Śivasaṃhitā 5.240
Pañcamaḥ paṭalaḥ — Dhyāna
Sanskrit text
Transliteration
Translation
Commentary
The twelve lakhs cover the three great orders of non-human beings in Indian cosmology: yakṣas (guardians of natural wealth, spirits of tree and water), rākṣasas (those who disturb rituals and spiritual life) and nāgas (divine serpents ruling underground waters and treasures). The yogi who controls them has harmonized nature’s three fundamental forces.
Dvādaśa-lakṣa = twelve lakhs (twelve times one hundred thousand), yakṣa = being of good but sometimes capricious nature, treasure guardian, rākṣa = obstructing demon (rāk- = to defend, protect, then those who defend themselves by destroying), oraga = serpent (ura = chest, ga = that goes), the nāgas that move in earth’s belly, īśvara = lord.

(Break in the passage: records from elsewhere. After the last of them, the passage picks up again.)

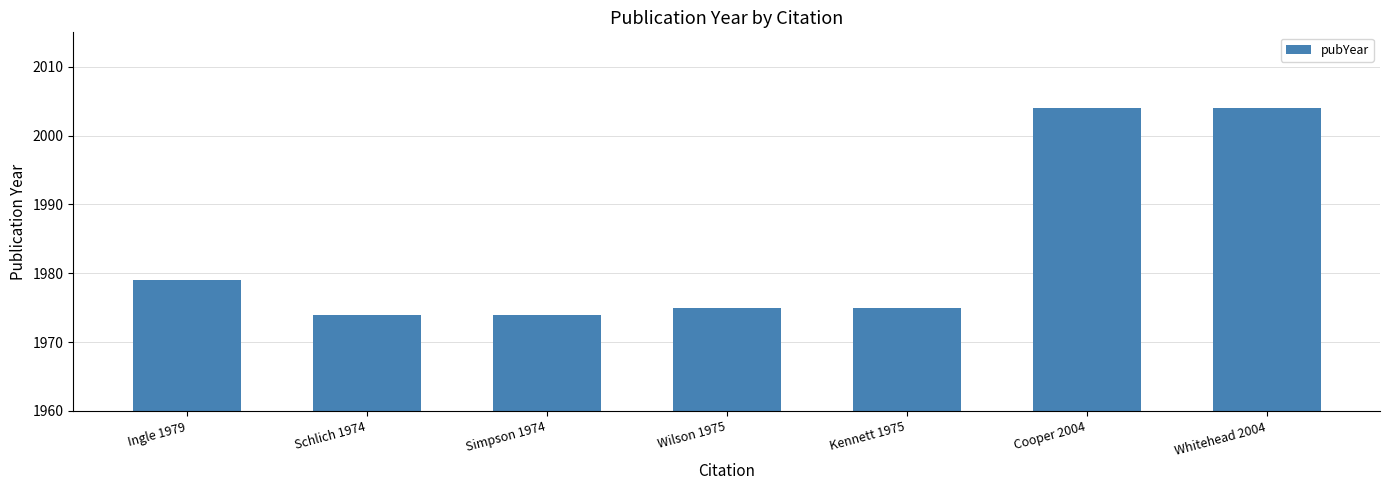

What is the minimum value shown in the chart?

1974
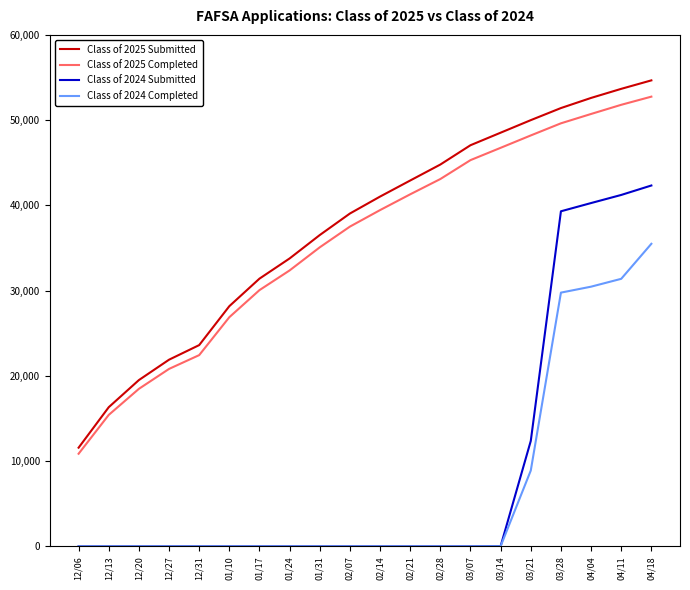

True or false: Class of 2025 Submitted has a value of 11580 at 12/06.

True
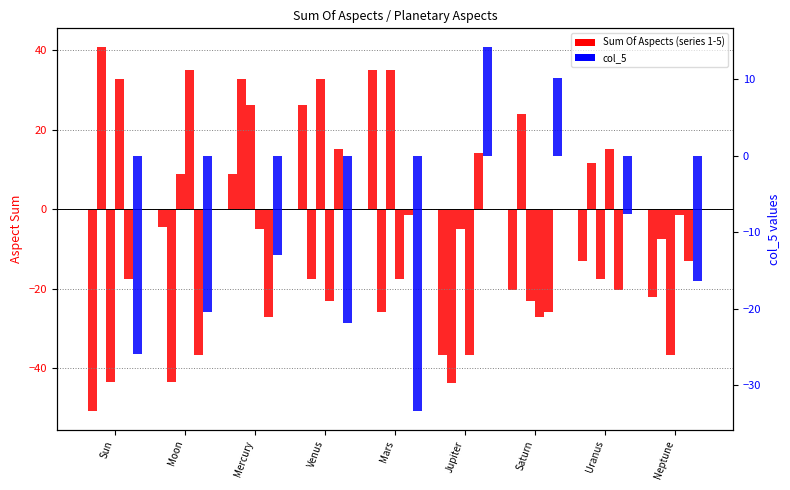

What is the maximum value shown in the chart?

35.1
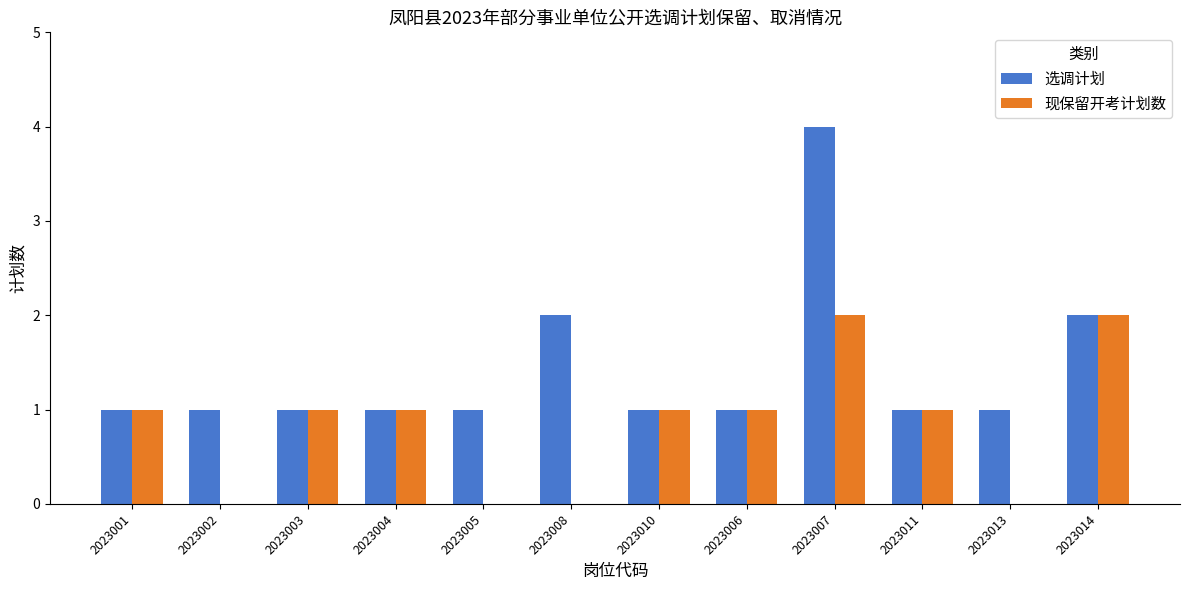

How many groups of bars are there?

12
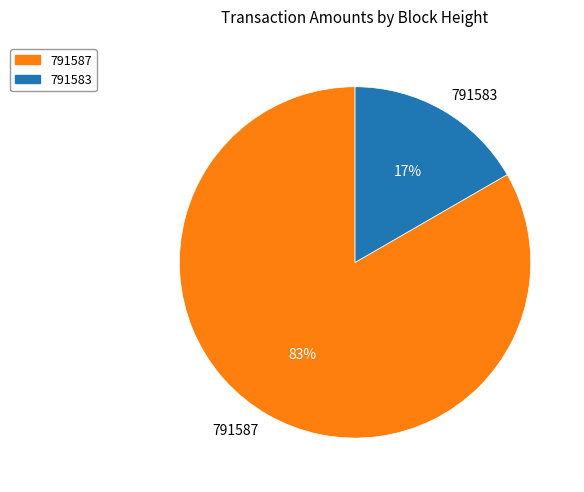

Which slice is the largest?

791587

In the tantras’ sacred geography, yakṣas inhabit trees and forested lands, rākṣasas crossroads and cremation grounds, nāgas rivers and beneath the earth. The yogi having mastery over these three realms can move freely between the cosmos’s three levels (svarga, bhūmi, pātāla) without being disturbed by the forces governing each level.